CSV Data Entry Type Resolution Refactoring

Summary

Refactored CSV data ingestion to use module-specific category columns instead of the generic data_entry_type column. This makes the CSV ingestion more explicit and type-safe per module.

Changes Made

1. Added category_field to BaseModuleHandler

File: backend/app/schemas/data_entry.py

Added a new optional field to declare which CSV column determines the data_entry_type for each module:

category_field: Optional[str] = None

2. Updated Module Handlers

The following module handlers now declare their category fields:

  • Equipment (backend/app/modules/equipment_electric_consumption/schemas.py):
  • category_field: str = "equipment_category"
  • Maps values like "scientific", "it", "other" to corresponding DataEntryTypeEnum

  • Purchases (backend/app/modules/purchase/schemas.py):

  • category_field: str = "purchase_category"
  • Maps values like "scientific_equipment", "it_equipment", etc.

  • Headcount (backend/app/modules/headcount/schemas.py):

  • No category_field needed - data.csv files are already split by data_entry_type
  • Note: headcount_category column exists but serves a different purpose (determines EmissionType within member/student entries: food, waste, commuting, grey_energy)

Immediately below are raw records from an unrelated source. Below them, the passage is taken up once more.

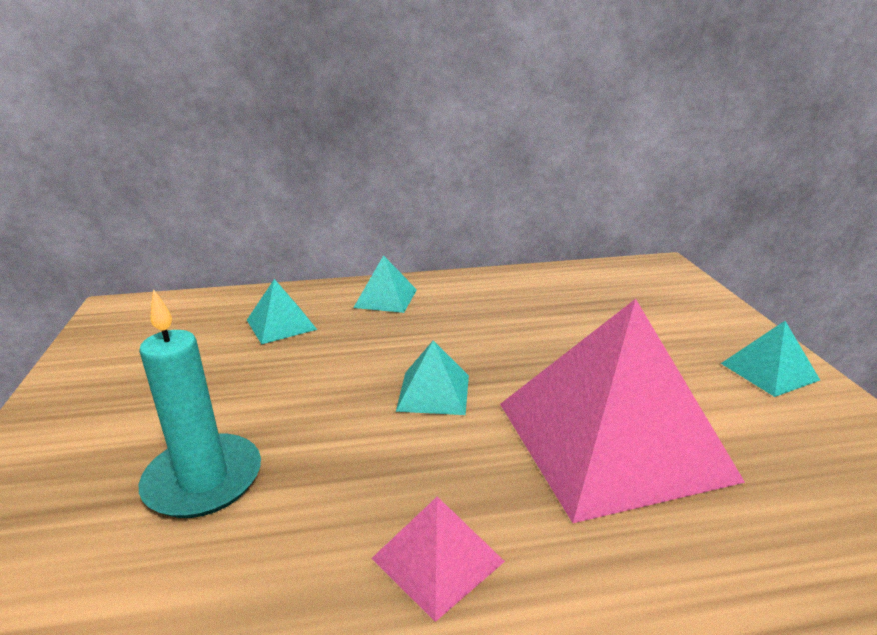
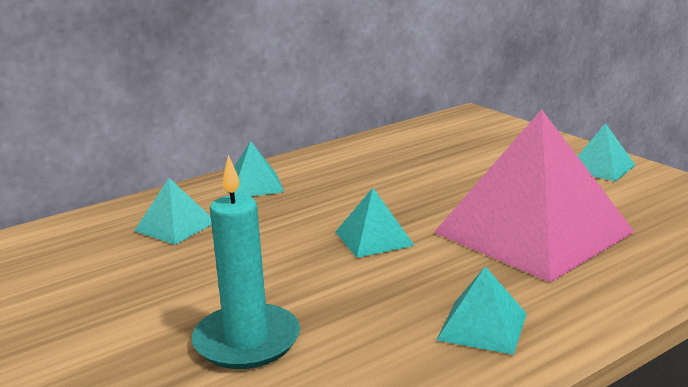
camera: 25 degrees left, 5 degrees down
(437, 559) = (482, 326): pink pyramid -> turquoise pyramid

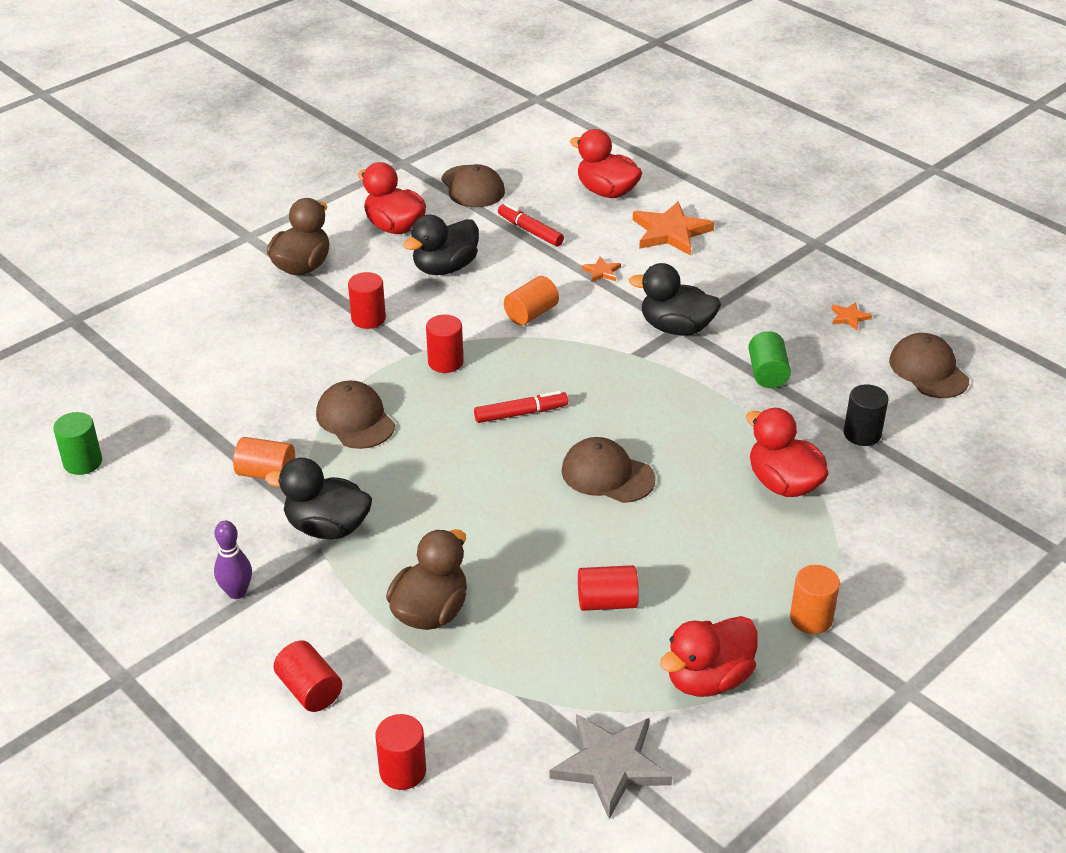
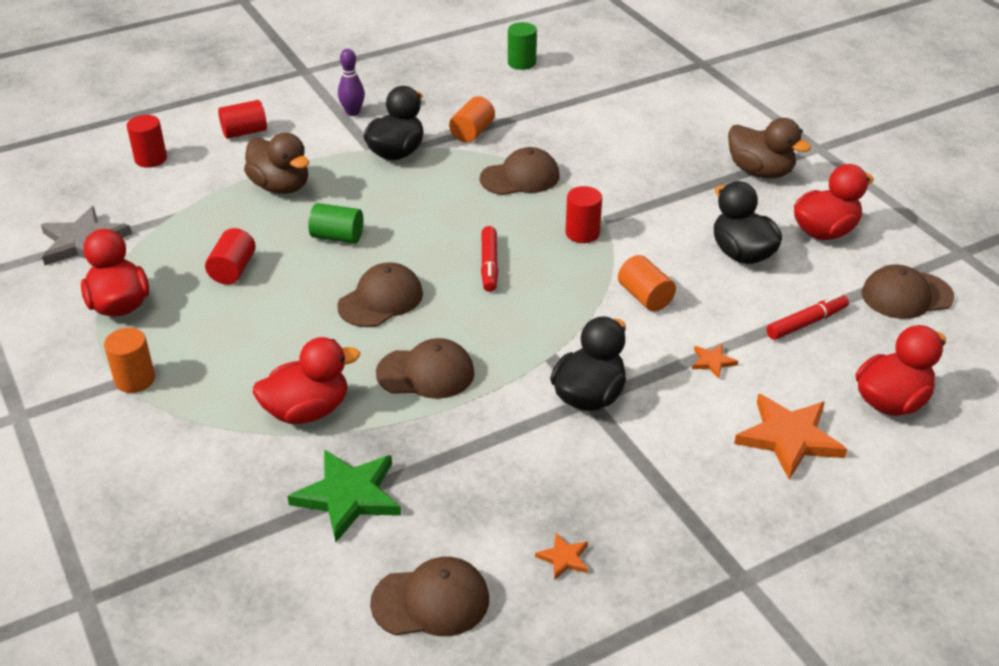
camera: 105 degrees right, 0 degrees up
(368, 319) = (664, 199): red cylinder -> none
(696, 422) = (426, 373): none -> brown cap
(767, 373) = (482, 448): green cylinder -> green cylinder (337, 237)
(862, 434) = (348, 496): black cylinder -> green star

3. Added Helper Method to BaseCSVProvider

File: backend/app/services/data_ingestion/base_csv_provider.py

Added _resolve_data_entry_type_from_category() static method that:

  • Extracts the category value from the row using the handler's category_field
  • Maps the category string to DataEntryTypeEnum
  • Handles errors gracefully with proper error reporting

4. Updated CSV Provider Resolution Logic

Files:

  • backend/app/services/data_ingestion/csv_providers/module_unit_specific.py
  • backend/app/services/data_ingestion/csv_providers/module_per_year.py
  • backend/app/services/data_ingestion/base_factor_csv_provider.py

Updated _resolve_handler_and_validate() methods to use a simplified resolution strategy:

  1. Priority 1: Configured data_entry_type_id from job config
  2. Priority 2: Module-specific category column (e.g., equipment_category)
  3. Priority 3: Determine from factor (for MODULE_PER_YEAR only)

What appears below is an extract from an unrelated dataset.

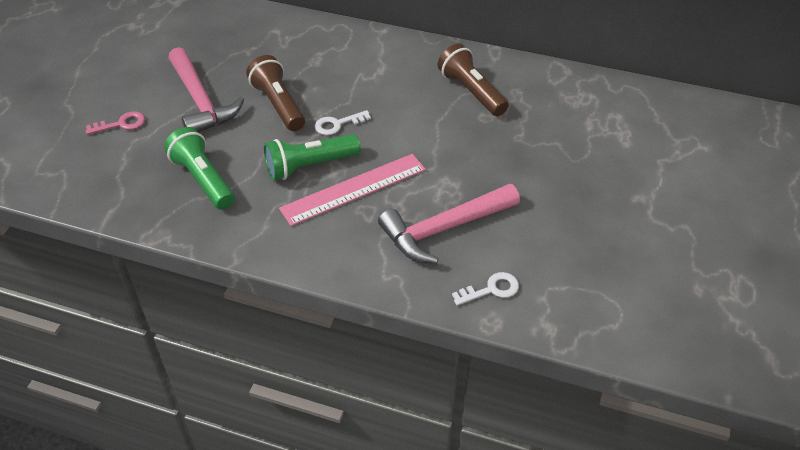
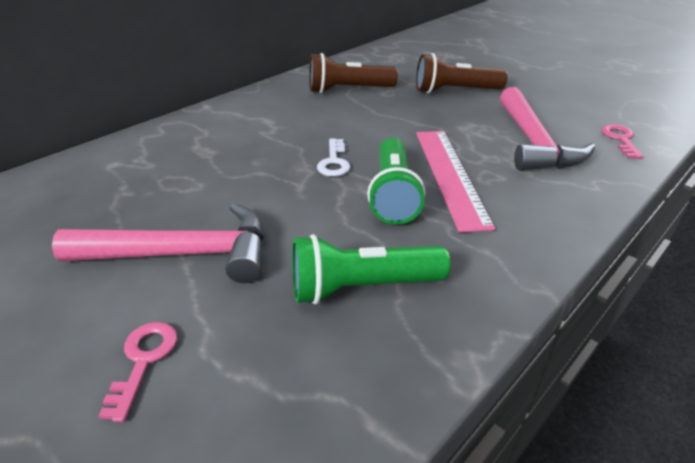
camera: 65 degrees left, 10 degrees down
(278, 104) = (260, 192): brown flashlight -> brown flashlight (454, 91)
(491, 289) = (620, 139): white key -> pink key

No backward compatibility is maintained for deprecated data_entry_type columns.

Benefits

  1. Explicit Type Safety: Each module declares its category column, making the code more self-documenting
  2. Better Validation: Category-specific validation errors are clearer (e.g., "Invalid equipment_category: xyz")
  3. Cleaner Code: Removed legacy fallback logic, simpler resolution path
  4. Maintainable: Centralized resolution logic in base classes reduces code duplication

Testing

The implementation requires CSV files to use the new category columns or have data_entry_type_id configured in the job config.

Migration Path

For CSV imports, use module-specific category columns:

  • Equipment CSVs: Use equipment_category column
  • Purchase CSVs: Use purchase_category column

Alternatively, configure data_entry_type_id in the job config for single-type imports.